Thursday, June 14, 2007

Did "Democracy" "Fail" in Iraq?

One of the assumptions that we need to revisit in order to assess what to do in Iraq is what elections actually wrought.

The working assumption (or some might say delusion) was that elections in Iraq brought to power political leaders who had mandates to govern and to rule, and that they commanded the support of most of their voters, and that what was needed was targeted military action against a small minority of rejectionists.

Is that really the case?

One option is that Iraqis themselves have hedged; just as families split their sons between the police/security services and the militias/insurgencies, people voted for politicians and give open or tacit aid to the militants, as a hedge for the future.

Or those who were elected have failed their constituencies (in terms of providing security, opportunity, stability and the prospect for peace).

Are we aiding a process in Iraq that could lead to stability, or impeding it?

And at what point and under what circumstances are Iraqis responsible for what happens?

On a separate note:

My sense is that when General Petraeus releases his report, he will note that when resources and attention have been focused on an area in a sustained way, you can see signs of progress--but then recommend that the U.S. maintain or increase its commitments for the next two to three years--something I think is politically unsustainable in the U.S.

Comments:
US & "West" has failed. Individual political leaders have failed.
 
How much do we know about whether individual members of Iraq's parliament are also milita commanders in their own right--or are the politicians themselves without arms.

Because the solution tried in Afghanistan was to turn warlords into politicians.
 
The solution in Afghanistan was based on a global consensus. The neighbouring states were neither excluded nor threatened. Moreover, US was not interested in maintaining hegemony there for any length of time.

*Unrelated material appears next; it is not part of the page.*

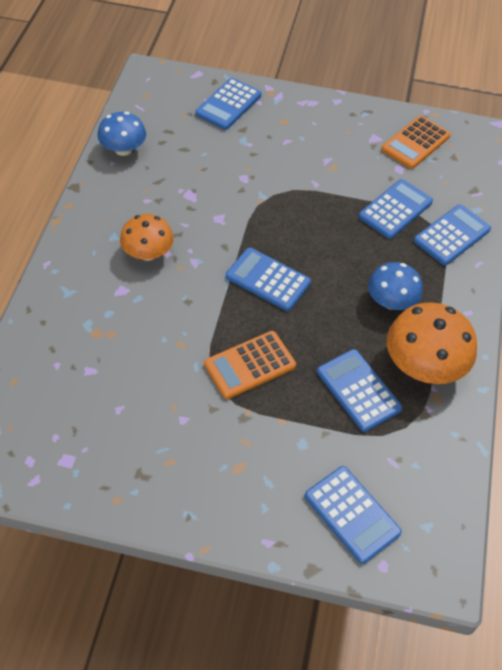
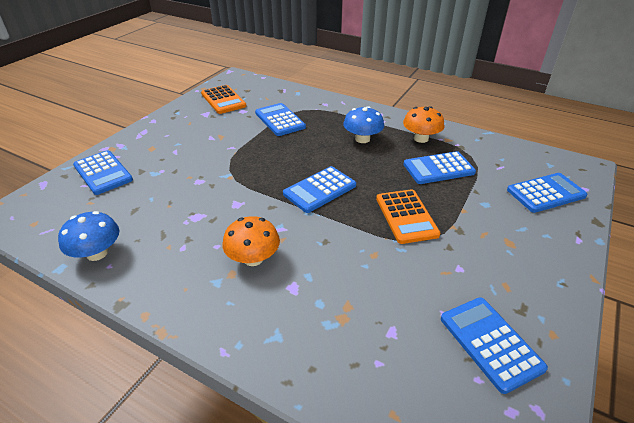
camera: 70 degrees left, 15 degrees down
(423, 365) = (421, 138): orange mushroom -> orange mushroom, size x0.65
(452, 235) = (315, 105): blue calculator -> blue calculator (490, 343)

Even Afghanistan is unravelling - it is Bush & Bush & Bush to be blamed for it.
 
Yes, there is a share of blame that goes to the United States and to the administration for failure. But it takes two to tango. Failure is also what Iraqis and Afghanis have not done or been prepared to do. Easy to blame the U.S. alone and not to look in the mirror.
 
"Yes, there is a share of blame that goes to the United States and to the administration for failure. But it takes two to tango. Failure is also what Iraqis and Afghanis have not done or been prepared to do. Easy to blame the U.S. alone and not to look in the mirror."

Not true. The people in Iraq never asked for the US to come and invade them. They have no obligation to submit to our will and live the way we want them to. And they were powerless to avoid the Us attack. There was no evidence of the absence of WMD that the Dubya Administration would have accepted

The US and the US alone is to blame for the war in Iraq.